INSTRUCTIONS FOR THE TASK :: Reproduce exactly the lines below from the one containing "[231,203,362,217] [44,226,452,244] [44,250,393,267]" through the one containing "(317, 367) none", including both, and nothing else.

INPUT ::
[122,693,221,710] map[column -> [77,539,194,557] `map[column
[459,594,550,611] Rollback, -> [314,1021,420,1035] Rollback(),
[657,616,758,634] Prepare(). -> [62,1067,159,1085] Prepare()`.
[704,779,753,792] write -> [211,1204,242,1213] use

* * *

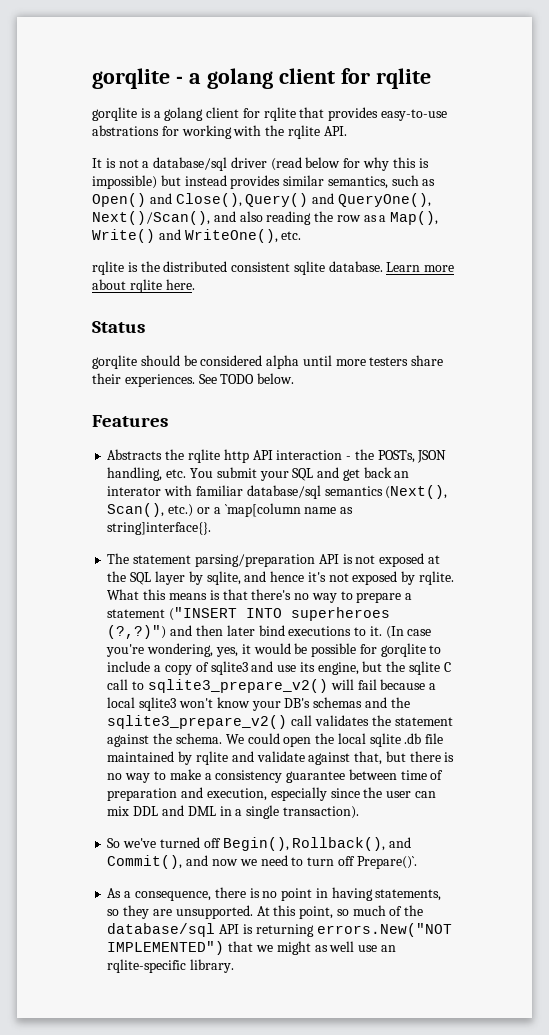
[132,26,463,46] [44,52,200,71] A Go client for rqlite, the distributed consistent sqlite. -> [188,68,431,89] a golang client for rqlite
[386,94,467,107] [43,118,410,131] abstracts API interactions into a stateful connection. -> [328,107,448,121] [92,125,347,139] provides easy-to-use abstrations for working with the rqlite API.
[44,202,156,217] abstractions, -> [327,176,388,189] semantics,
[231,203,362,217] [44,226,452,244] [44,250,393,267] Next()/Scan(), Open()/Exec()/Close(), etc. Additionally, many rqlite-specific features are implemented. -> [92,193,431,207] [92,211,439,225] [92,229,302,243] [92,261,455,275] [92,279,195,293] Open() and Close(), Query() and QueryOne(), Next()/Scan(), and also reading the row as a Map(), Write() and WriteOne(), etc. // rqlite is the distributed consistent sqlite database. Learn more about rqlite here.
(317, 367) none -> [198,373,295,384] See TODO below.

TASK SOLUTION ::
[231,203,362,217] [44,226,452,244] [44,250,393,267] Next()/Scan(), Open()/Exec()/Close(), etc. Additionally, many rqlite-specific features are implemented. -> [92,193,431,207] [92,211,439,225] [92,229,302,243] [92,261,455,275] [92,279,195,293] Open() and Close(), Query() and QueryOne(), Next()/Scan(), and also reading the row as a Map(), Write() and WriteOne(), etc. // rqlite is the distributed consistent sqlite database. Learn more about rqlite here.
(317, 367) none -> [198,373,295,384] See TODO below.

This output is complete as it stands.